Requirement: Which lines of the records below contain the word "cybersecurity"? Copy each of them out.

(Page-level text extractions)
────────────────────────────────────────
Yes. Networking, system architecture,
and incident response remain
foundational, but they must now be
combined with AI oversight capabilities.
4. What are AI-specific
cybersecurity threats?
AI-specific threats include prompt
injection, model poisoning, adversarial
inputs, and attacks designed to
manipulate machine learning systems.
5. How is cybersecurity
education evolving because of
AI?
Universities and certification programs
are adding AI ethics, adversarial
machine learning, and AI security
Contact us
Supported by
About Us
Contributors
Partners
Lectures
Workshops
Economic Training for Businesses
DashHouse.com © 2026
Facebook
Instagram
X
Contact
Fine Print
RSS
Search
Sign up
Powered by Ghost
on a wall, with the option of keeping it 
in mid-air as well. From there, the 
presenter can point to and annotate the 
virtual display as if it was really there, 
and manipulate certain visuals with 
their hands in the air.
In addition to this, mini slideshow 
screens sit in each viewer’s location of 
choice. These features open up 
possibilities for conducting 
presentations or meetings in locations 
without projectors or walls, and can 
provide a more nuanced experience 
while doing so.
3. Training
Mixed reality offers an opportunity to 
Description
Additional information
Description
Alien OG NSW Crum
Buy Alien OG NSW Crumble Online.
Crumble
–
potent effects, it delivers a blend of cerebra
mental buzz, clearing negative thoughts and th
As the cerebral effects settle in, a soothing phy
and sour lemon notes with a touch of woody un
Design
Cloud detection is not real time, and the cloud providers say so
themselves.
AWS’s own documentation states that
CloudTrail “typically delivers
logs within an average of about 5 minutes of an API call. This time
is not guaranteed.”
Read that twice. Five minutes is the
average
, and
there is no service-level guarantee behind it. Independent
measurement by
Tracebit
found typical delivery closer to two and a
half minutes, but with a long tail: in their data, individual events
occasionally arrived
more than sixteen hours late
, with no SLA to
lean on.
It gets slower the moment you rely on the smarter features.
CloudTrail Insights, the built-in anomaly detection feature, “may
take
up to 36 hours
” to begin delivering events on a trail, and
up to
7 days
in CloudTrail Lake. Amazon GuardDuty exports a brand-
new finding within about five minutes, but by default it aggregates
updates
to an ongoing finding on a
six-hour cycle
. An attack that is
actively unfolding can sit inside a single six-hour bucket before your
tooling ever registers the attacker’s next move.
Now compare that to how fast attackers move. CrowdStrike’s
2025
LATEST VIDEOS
────────────────────────────────────────
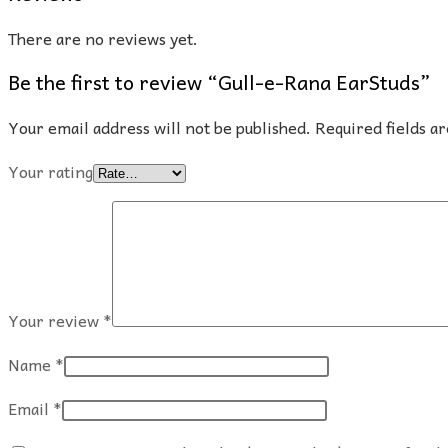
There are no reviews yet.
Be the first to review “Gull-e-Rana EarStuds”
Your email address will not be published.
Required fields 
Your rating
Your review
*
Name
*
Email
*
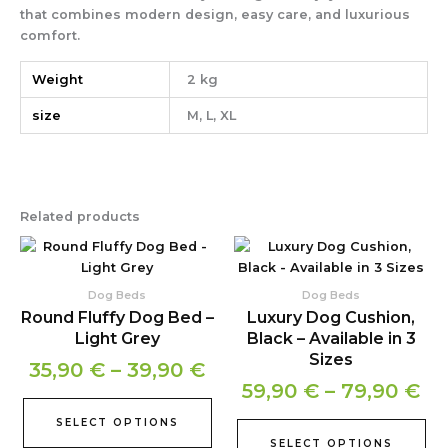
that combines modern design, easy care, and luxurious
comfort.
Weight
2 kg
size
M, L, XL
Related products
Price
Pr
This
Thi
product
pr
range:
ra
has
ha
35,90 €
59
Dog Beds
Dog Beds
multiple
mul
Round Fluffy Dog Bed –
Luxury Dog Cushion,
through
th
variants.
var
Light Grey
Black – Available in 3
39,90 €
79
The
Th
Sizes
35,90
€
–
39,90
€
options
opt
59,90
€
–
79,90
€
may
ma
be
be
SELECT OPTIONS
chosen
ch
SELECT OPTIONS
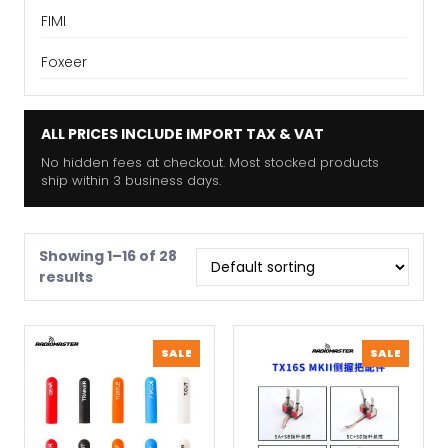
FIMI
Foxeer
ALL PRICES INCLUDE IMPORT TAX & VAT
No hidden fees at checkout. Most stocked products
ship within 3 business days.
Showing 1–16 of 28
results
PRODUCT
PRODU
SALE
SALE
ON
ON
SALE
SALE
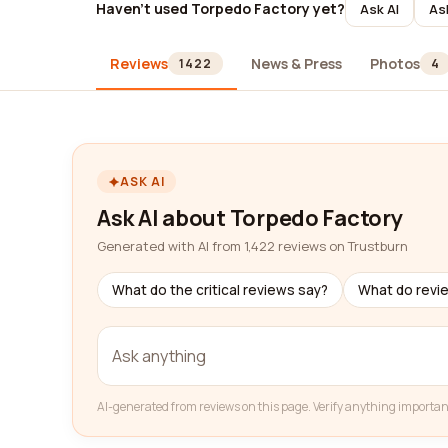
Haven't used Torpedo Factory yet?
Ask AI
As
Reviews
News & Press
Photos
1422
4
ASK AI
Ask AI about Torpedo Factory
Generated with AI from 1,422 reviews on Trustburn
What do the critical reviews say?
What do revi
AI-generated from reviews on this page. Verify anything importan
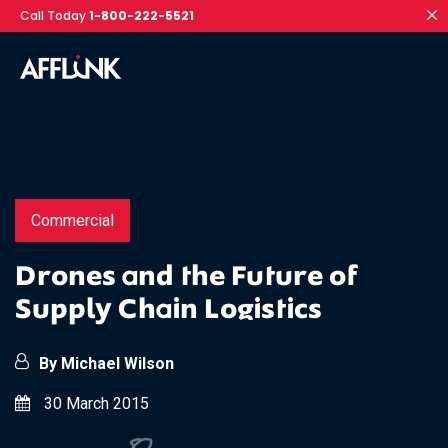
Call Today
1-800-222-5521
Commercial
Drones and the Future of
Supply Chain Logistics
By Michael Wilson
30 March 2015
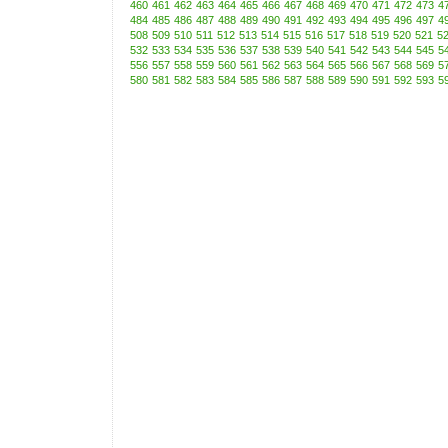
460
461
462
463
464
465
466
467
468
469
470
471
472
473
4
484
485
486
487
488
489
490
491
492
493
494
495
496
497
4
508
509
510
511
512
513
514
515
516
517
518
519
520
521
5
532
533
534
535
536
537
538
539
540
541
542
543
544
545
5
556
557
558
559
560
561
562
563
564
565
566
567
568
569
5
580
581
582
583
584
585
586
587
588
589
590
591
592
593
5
────────────────────────────────────────
Response:
cybersecurity threats?
5. How is cybersecurity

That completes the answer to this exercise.